Conflits : Vous avez un parcours impressionnant et original.

Olivier Zajec : Disons plus original (voire chaotique) qu’impressionnant ! Je suis d’abord passé par l’École spéciale militaire de Saint-Cyr, avant de servir comme officier d’active dans la Brigade franco-allemande. C’est cette formation initiale de plusieurs années qui m’a sans aucun doute marqué le plus profondément. C’est elle qui me définit encore le plus exactement, bien que j’aie choisi d’autres voies par la suite. Souhaitant m’orienter vers la recherche et l’écriture, j’ai intégré Sciences Po Paris en 2002, en visant le journalisme. Mais l’évolution de cette branche m’a mené à travailler en entreprise comme consultant dans un cabinet de conseil en stratégie spécialisé dans les domaines qui touchent au régalien, la défense principalement, mais aussi l’énergie ou l’aéronautique. Parallèlement, j’ai commencé à assister Hervé Coutau-Bégarie qui dirigeait à l’époque le cours de stratégie de l’École de guerre. Tout en entamant une thèse et en continuant à travailler en cabinet, j’ai passé l’agrégation d’histoire externe en candidat libre. Ma thèse soutenue, j’ai réorienté ma carrière et quitté le privé en candidatant dans l’enseignement supérieur. J’ai été nommé enseignant-chercheur titulaire à Lyon III en 2014. J’y dirige un master 2 de relations internationales, avec une spécialisation en études stratégiques, et je viens d’y fonder un Institut d’études de stratégie et de défense. Je suis par ailleurs coordonnateur du cours de géopolitique de l’École de guerre et conférencier dans diverses institutions françaises et étrangères.
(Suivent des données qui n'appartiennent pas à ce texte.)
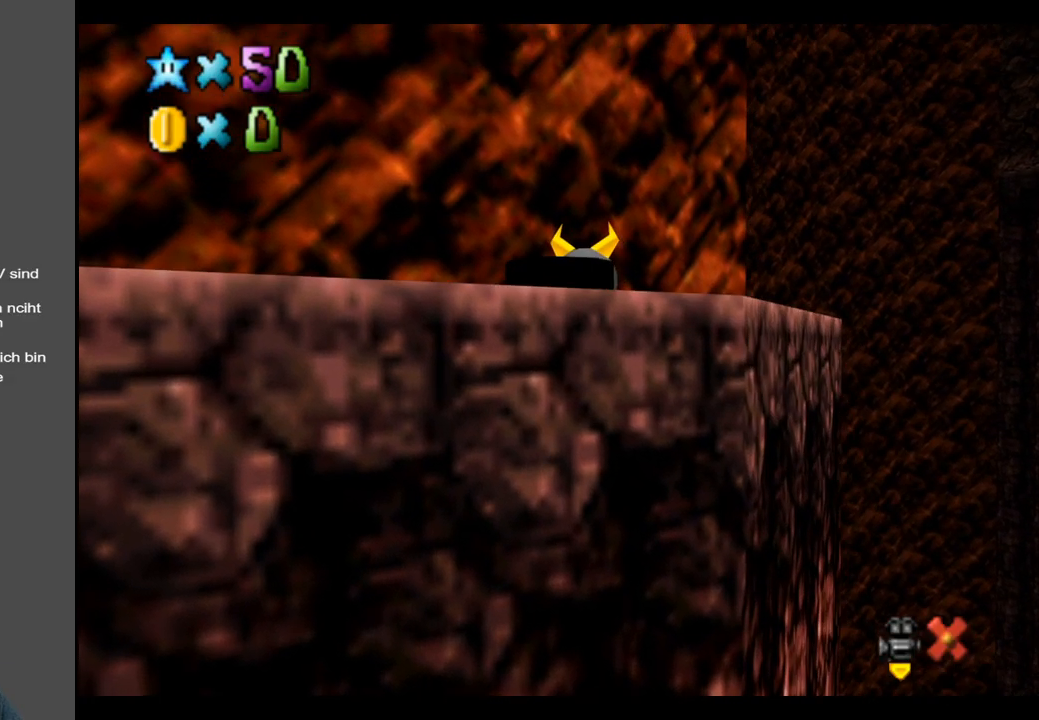
{"buttons": [], "left_stick": "center", "right_stick": "center", "events": []}
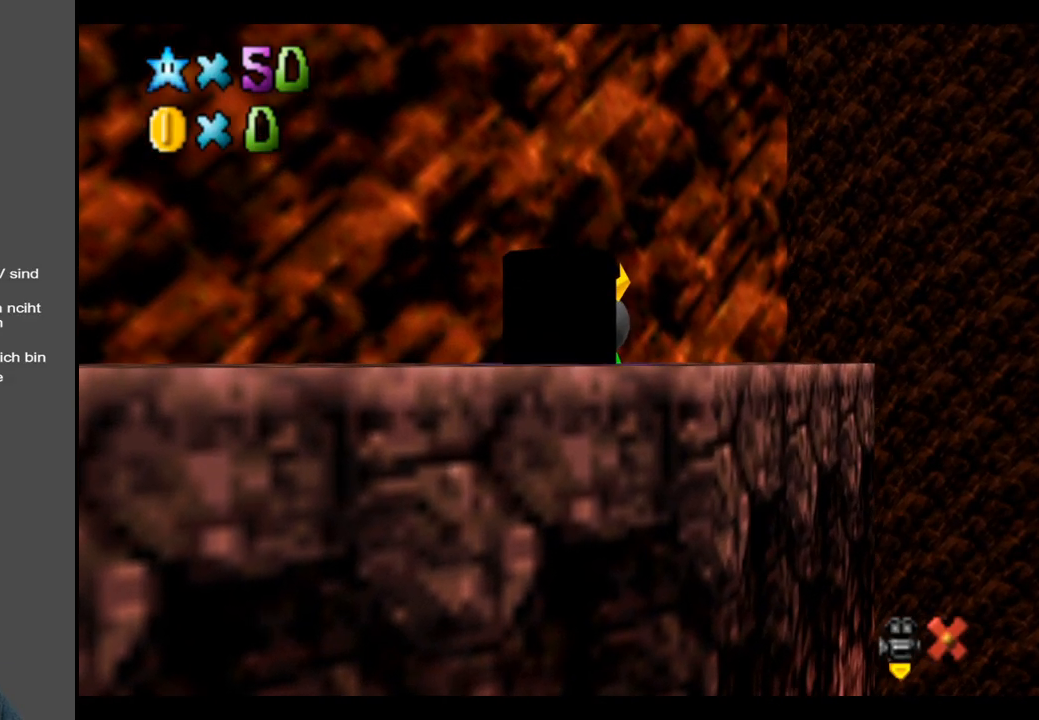
{"buttons": [], "left_stick": "center", "right_stick": "center", "events": []}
Conflits : Un beau parcours !

Olivier Zajec : J’ai eu trois « vies », en quelque sorte. Mais avec le recul, une ligne directrice se dégage (du moins, j’essaie de me le répéter pour me rassurer !) : la défense, la stratégie et l’étude des aspects socio-spatiaux des rapports politiques, ce qui correspond pour moi à la méthode d’approche géopolitique.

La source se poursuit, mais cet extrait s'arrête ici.